R.I.P. Johnny Carson

What to say about Johnny Carson? For one, he was firmly part of my parents' world, and whenever I caught a glimpse of him in my younger years, it always seemed to be a treat that I was actualy up that late. And to think that for most of his tenure, his show clocked in at an incredible 90 minutes. Can you imagine Leno regularly punching the clock like that?

Even better, can you imagine anyone wanting to watch for that long anymore?

Here's OGIC, who seems to capture exactly what I'm feeling right now:

For what it's worth, I'm a little too young to know what I think about Carson. My parents watched him, but by the time I was staying up that late there was Letterman, whose first NBC show I'd watch after my parents had gone to bed. So I have a certain nostalgia-once-removed for Carson's Tonight Show. It was the show I mildly looked forward to being old enough to watch, but whose appeal had dwindled and been displaced by the time I was.

Sometime in the early 1970s, my father sort of heckled Carson at the Westbury Music Fair on Long Island. Somehow, my father was the only person in the audience that night who knew about a Midwest regional airline called Gopher -- and he was more than happy to volunteer the information when Johnny asked if anyone knew about them while he was setting up a joke.

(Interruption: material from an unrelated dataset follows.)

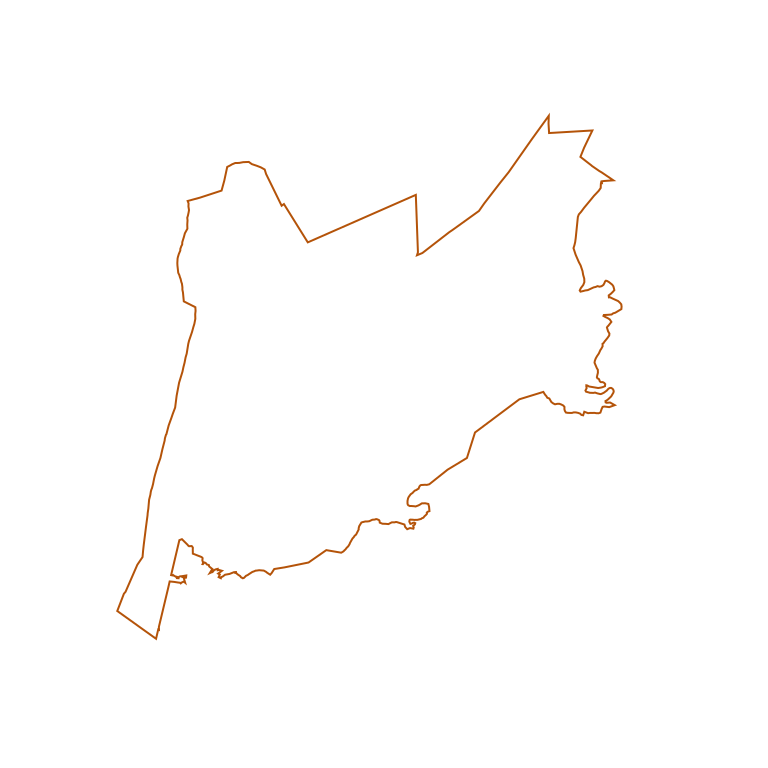 San Pedro Ixcatlán, Oaxaca, Mexico, rotated 102°
{"feature_id": "50627088B26747164126633", "entity_name": "San Pedro Ixcatlán", "entity_type": "district", "adm_level": 2, "iso_a3": "MEX", "parent_name": "Mexico", "parent_adm1": "Oaxaca", "projection": "mercator", "projection_center": [-96.535, 18.166], "detail": "fine", "context": "isolated", "style": "outline", "palette": "amber", "viewbox_px": 768, "rotation_deg": 102, "n_neighbors": 0, "source": "geoboundaries", "source_scale": "gbopen_adm2", "svg_char_len": 6151}
<svg xmlns="http://www.w3.org/2000/svg" viewBox="0 0 768 768"><g transform="rotate(102 384 384)"><path d="M661.5,597.7L680.6,554.0L671.0,553.8L671.2,553.0L670.0,553.3L668.4,553.7L628.3,552.7L621.7,552.6L621.2,548.1L621.0,544.2L620.8,542.2L621.3,541.4L620.2,540.6L618.9,538.8L619.7,537.2L615.4,539.5L614.6,537.4L612.4,537.6L613.5,540.4L614.4,539.8L614.8,541.2L614.1,542.0L614.6,543.6L615.6,544.8L616.7,544.6L616.9,546.0L616.2,545.9L615.7,546.2L615.6,547.0L615.9,547.4L615.1,549.5L615.2,550.4L614.7,550.7L615.2,551.7L615.2,552.5L579.3,551.7L577.8,549.4L582.1,542.7L582.8,541.9L583.2,541.0L582.5,538.4L583.3,537.4L583.9,536.9L585.4,536.7L589.7,535.7L591.2,526.5L591.8,525.4L592.6,525.1L594.0,525.1L595.9,524.1L595.9,523.3L597.9,524.0L597.9,523.7L596.0,522.7L596.1,521.3L597.4,519.6L597.5,517.7L598.8,517.1L600.7,513.4L601.6,513.8L605.2,515.1L603.8,513.2L603.7,512.7L601.3,511.4L600.2,509.9L599.4,508.2L600.7,507.9L600.2,506.7L600.4,503.7L603.9,506.8L604.5,505.0L607.3,505.6L607.9,503.2L606.8,503.2L606.0,501.9L603.6,499.8L601.9,495.6L599.3,491.7L598.4,488.8L599.7,491.3L599.6,490.2L599.9,488.9L600.7,487.5L601.8,484.7L602.8,483.7L603.0,482.7L603.4,482.0L603.0,480.9L601.9,480.1L600.3,479.1L599.2,477.6L598.1,476.6L596.7,475.2L595.2,473.7L594.3,472.2L593.2,470.7L593.1,470.1L592.1,467.4L591.5,462.8L592.3,460.2L592.9,459.1L594.2,455.7L592.3,454.6L587.8,452.9L584.1,443.3L574.3,420.7L558.5,405.9L557.9,390.8L556.7,389.4L555.8,388.6L555.0,388.2L554.0,387.4L551.9,386.4L550.3,385.3L547.9,384.4L546.5,384.2L541.7,382.7L540.0,381.7L538.6,381.2L537.1,380.0L531.5,378.5L530.4,378.8L528.2,378.7L524.2,377.3L523.7,376.5L522.3,373.6L521.9,371.7L521.3,369.9L519.2,367.2L518.5,364.8L517.9,363.9L517.7,363.0L518.1,360.7L518.7,360.0L520.5,359.3L521.0,356.4L520.5,353.8L520.1,350.5L518.8,349.0L517.7,347.6L517.1,344.8L516.5,343.7L516.4,342.8L517.2,334.8L519.4,333.6L521.2,331.1L519.5,328.6L519.4,325.2L518.2,325.1L516.7,326.0L514.9,324.6L513.6,324.5L513.3,325.6L513.8,326.8L514.7,327.8L515.3,329.1L513.4,330.6L512.4,330.7L511.5,330.6L511.0,329.5L511.0,328.5L510.8,328.0L510.6,325.8L510.4,325.2L510.0,323.2L508.3,319.7L507.5,319.1L506.6,317.7L505.1,317.0L503.3,315.7L502.0,315.0L500.9,315.4L499.9,314.7L498.9,313.1L494.7,314.4L492.1,315.7L492.1,318.9L492.9,322.2L494.6,323.9L495.6,325.1L497.2,327.6L497.3,329.2L497.7,332.2L498.0,333.3L497.6,335.0L497.1,335.6L496.2,336.1L493.5,336.7L490.8,336.7L489.2,336.3L486.3,335.0L484.6,333.4L483.0,332.5L481.6,331.4L480.9,330.1L480.1,329.6L479.2,328.4L478.1,328.3L476.5,327.9L475.4,327.2L474.9,326.1L474.7,325.1L474.3,323.9L473.7,321.0L472.7,318.9L454.6,304.0L439.1,287.5L412.5,284.9L370.8,248.4L358.6,226.5L360.9,224.3L362.1,222.7L363.5,221.4L363.8,219.3L366.8,216.6L367.8,214.5L368.3,212.5L367.4,210.5L366.9,208.4L367.2,206.3L367.8,204.1L368.9,202.7L371.1,202.3L372.7,201.5L374.1,200.1L374.0,198.0L373.2,194.1L372.3,192.5L371.9,190.3L371.9,188.1L372.2,186.0L373.2,184.5L373.2,182.7L369.5,182.3L370.1,178.3L369.4,176.3L369.0,174.1L368.5,172.3L368.4,170.2L368.0,168.0L367.0,166.4L363.0,165.9L360.9,165.4L360.2,163.7L359.8,158.9L356.7,153.9L355.1,159.0L356.1,162.3L355.9,163.4L354.6,163.8L353.9,162.9L352.4,161.6L348.9,159.2L344.7,157.8L343.3,157.8L342.0,158.5L341.1,159.5L340.6,161.0L340.9,162.2L341.4,162.9L342.6,163.9L344.1,164.7L346.8,167.1L348.5,169.3L348.9,170.3L348.8,173.5L348.5,175.8L349.1,177.1L349.8,180.8L349.7,181.6L349.5,184.8L348.5,185.6L345.8,184.9L344.4,185.6L343.2,185.8L343.2,184.8L343.8,182.9L343.4,173.7L342.5,171.3L341.8,169.8L340.2,167.4L338.1,167.6L337.2,168.7L336.7,170.3L337.1,172.3L336.5,173.5L335.0,174.4L334.3,175.1L334.1,176.4L333.1,177.2L330.9,177.2L328.6,177.1L325.6,177.8L324.4,179.0L319.4,182.5L317.5,182.6L314.9,182.2L312.4,181.4L309.5,180.2L305.8,179.4L304.4,178.8L301.7,178.0L299.2,178.6L298.4,177.8L296.6,177.1L292.8,175.1L289.7,173.8L287.8,174.0L285.8,175.8L282.4,177.7L281.4,177.4L280.6,176.8L276.0,174.5L273.9,176.6L273.0,179.0L272.4,181.6L271.8,183.5L270.8,183.3L270.0,180.2L268.7,175.8L267.2,174.5L266.2,172.6L261.4,167.4L258.9,167.7L256.7,168.5L255.4,170.2L254.2,172.2L252.9,178.1L252.2,180.8L252.5,182.0L250.6,182.6L248.5,180.8L246.4,179.4L244.3,178.2L242.4,179.1L240.7,180.0L239.4,181.4L237.6,185.0L236.9,187.1L236.8,188.4L237.7,189.1L239.6,189.4L241.5,190.0L243.1,191.5L244.0,193.4L243.9,195.5L245.1,197.2L245.9,199.0L249.8,204.2L250.7,206.7L251.6,208.4L252.8,211.0L251.8,212.0L249.3,211.4L245.7,209.7L242.7,209.2L239.4,210.0L235.8,211.9L232.3,213.3L227.2,216.3L224.2,218.8L217.6,223.5L211.7,226.9L208.7,226.6L205.5,226.5L201.5,226.8L180.3,229.1L177.6,228.7L174.6,227.0L170.0,224.9L166.4,223.0L162.2,220.8L156.2,217.7L153.3,215.9L150.3,214.1L147.2,212.8L143.0,213.5L141.7,213.5L141.9,212.7L140.5,213.2L139.6,210.7L137.1,202.0L131.8,215.0L130.9,217.7L127.4,226.1L127.1,226.5L121.0,239.1L111.3,237.4L92.7,232.9L104.2,274.7L95.1,277.2L87.4,278.6L113.8,290.3L150.9,306.1L162.6,312.0L186.5,323.5L195.0,327.1L219.2,349.1L222.0,351.8L247.9,373.7L251.2,378.5L248.1,378.2L192.4,392.2L261.3,488.0L228.8,519.3L230.9,521.2L203.1,543.0L199.0,545.3L197.7,549.5L197.0,553.8L196.4,559.0L194.9,562.4L196.3,567.9L197.9,571.7L198.8,575.5L200.7,578.3L202.2,579.9L204.3,582.5L218.2,582.5L228.6,583.1L240.0,602.8L245.8,614.1L248.0,612.7L251.0,612.2L254.4,610.9L256.7,610.8L259.9,610.8L262.3,611.0L264.8,610.2L268.9,609.6L273.0,608.6L278.0,610.1L281.8,610.3L287.2,610.8L289.6,610.4L291.2,610.9L294.2,611.3L295.8,611.0L299.4,611.7L302.7,612.0L304.2,612.0L308.7,611.3L311.0,610.7L318.0,608.4L320.1,606.8L322.0,605.8L323.5,604.8L326.3,603.5L327.9,602.5L331.3,601.3L333.7,600.8L336.2,599.7L344.8,597.0L348.1,584.5L351.7,583.5L354.9,583.2L359.5,582.1L364.6,582.0L367.9,582.3L373.0,582.6L382.3,583.7L385.4,583.8L395.4,583.3L399.1,583.6L404.7,583.5L409.3,583.7L413.9,583.7L425.3,584.7L438.5,584.4L450.5,583.4L457.1,584.4L461.3,584.9L469.3,586.0L478.4,586.4L478.9,586.7L482.6,587.0L485.0,586.8L494.0,587.2L502.8,587.3L511.5,588.4L521.1,589.1L524.2,589.2L529.9,589.1L534.1,589.3L535.7,589.6L537.8,589.7L541.0,589.5L546.0,589.7L555.0,588.6L559.5,588.3L561.6,588.0L573.2,587.1L590.9,585.6L597.0,585.0L603.5,584.2L612.1,587.7L641.0,593.6L643.2,594.8L661.5,597.7Z" fill="none" stroke="#b45309" stroke-width="2"/></g></svg>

As many of you might already know, I'm a graduate of Catholic University, an institution whose most prominent alumni has to be Johnny's sidekick Ed McMahon (I met McMahon twice, but those are stories for another time). In the radio station office at CUA hung three photos: Pope John Paul II, and then just below to the left and the right, autographed pictures of both Johnny and Ed.

If anything, Carson was the last person to occupy the Tonight Show chair when it still mattered in the national mind. He left at just the right moment: With more than enough time left to enjoy a well deserved retirement and long before the show descended into cultural irrelevance (where it now sits with its network cousin Saturday Night Live).

He had a great run. He was funny in an inoffensive way, and made people feel comfortable.

And that's as good an epitaph as any.

2 Responses to “R.I.P. Johnny Carson”

  1. James Mirtle says:

    OooooooOOOoooo burn to Leno… expect angry letters from his followers.

  2. Beau says:

    SNL, irrelevant? In your dreams! Will Forte’s impression of Zell Miller is one of the funniest things on TV since … well, Will Ferrell’s impression of Bush. And thanks to tsunami relief, they managed to bring back Darrell Hammond’s classic Clinton persona.

    Back to Carson — the amazing skill he had was in making people like him so much without being ingratiating like Leno. Understated charm is an underrated skill.